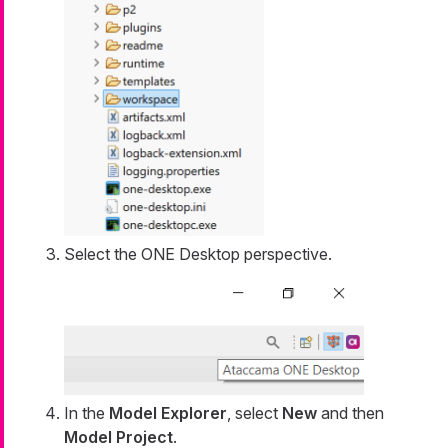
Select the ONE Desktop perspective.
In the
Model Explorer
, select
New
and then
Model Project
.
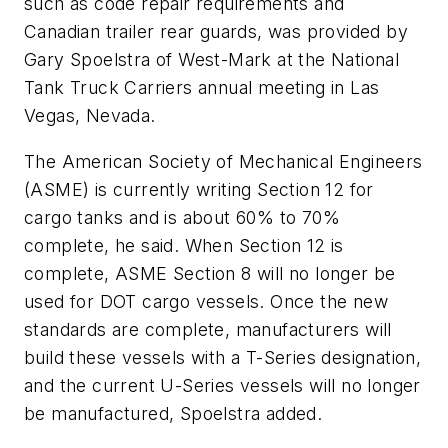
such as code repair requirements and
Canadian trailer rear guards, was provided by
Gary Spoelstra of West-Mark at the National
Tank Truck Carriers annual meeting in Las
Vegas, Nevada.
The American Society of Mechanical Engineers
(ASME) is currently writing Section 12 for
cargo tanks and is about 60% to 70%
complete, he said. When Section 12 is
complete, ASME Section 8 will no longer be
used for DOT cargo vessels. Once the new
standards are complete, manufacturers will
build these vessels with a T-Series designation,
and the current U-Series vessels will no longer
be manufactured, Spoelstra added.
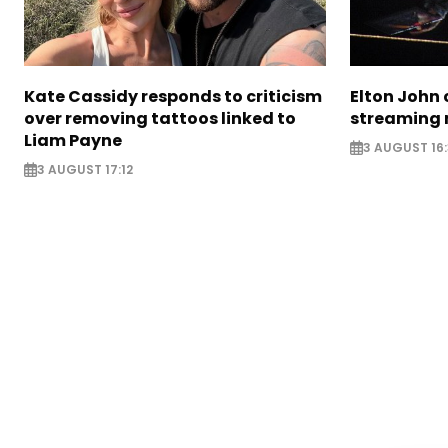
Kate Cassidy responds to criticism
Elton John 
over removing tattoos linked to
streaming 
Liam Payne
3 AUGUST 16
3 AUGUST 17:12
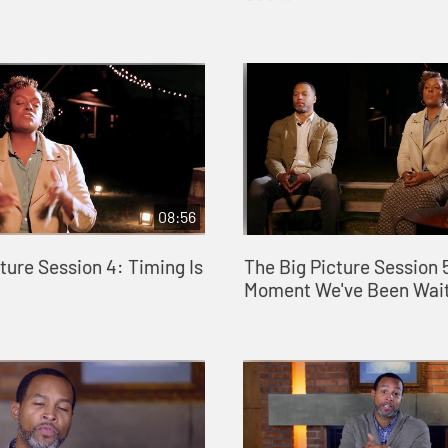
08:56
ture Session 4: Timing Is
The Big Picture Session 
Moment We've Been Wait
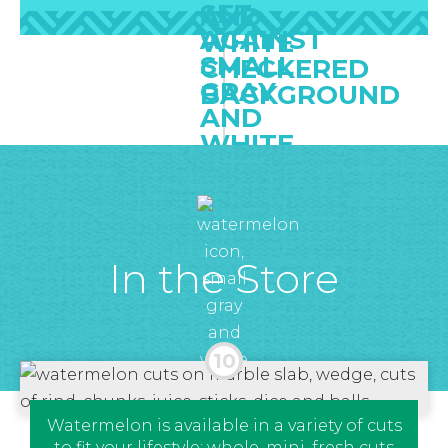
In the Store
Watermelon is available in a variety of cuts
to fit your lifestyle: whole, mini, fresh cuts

•••

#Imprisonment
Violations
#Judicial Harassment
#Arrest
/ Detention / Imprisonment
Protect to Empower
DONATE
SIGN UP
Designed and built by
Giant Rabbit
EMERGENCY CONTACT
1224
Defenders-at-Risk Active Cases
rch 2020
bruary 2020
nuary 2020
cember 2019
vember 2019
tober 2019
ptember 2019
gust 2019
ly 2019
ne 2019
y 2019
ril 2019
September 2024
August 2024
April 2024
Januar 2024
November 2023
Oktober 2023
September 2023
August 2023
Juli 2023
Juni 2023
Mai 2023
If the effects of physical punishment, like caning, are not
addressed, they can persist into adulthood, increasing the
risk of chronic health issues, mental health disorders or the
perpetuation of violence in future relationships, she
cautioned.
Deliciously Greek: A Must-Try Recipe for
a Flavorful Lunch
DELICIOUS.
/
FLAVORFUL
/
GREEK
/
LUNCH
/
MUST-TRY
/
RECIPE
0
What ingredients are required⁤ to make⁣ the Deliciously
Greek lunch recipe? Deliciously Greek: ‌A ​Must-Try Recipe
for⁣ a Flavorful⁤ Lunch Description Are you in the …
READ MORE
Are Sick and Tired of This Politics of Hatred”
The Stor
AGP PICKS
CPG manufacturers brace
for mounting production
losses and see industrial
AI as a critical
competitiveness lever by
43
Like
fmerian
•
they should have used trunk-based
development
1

•••

▶ _WORK INSTRUCTION_: Render the lines of the records above as a numbered list, from the line with "Kate Cassidy responds to criticism" to the line with "to fit your". Skip any blank lines and leave the pictures out.

▶ _PROBLEM SOLUTION_:
1. Kate Cassidy responds to criticism
2. Elton John 
3. over removing tattoos linked to
4. streaming 
5. Liam Payne
6. 3 AUGUST 16
7. 3 AUGUST 17:12
8. 08:56
9. ture Session 4: Timing Is
10. The Big Picture Session 
11. Moment We've Been Wait
12. In the Store
13. Watermelon is available in a variety of cuts
14. to fit your lifestyle: whole, mini, fresh cuts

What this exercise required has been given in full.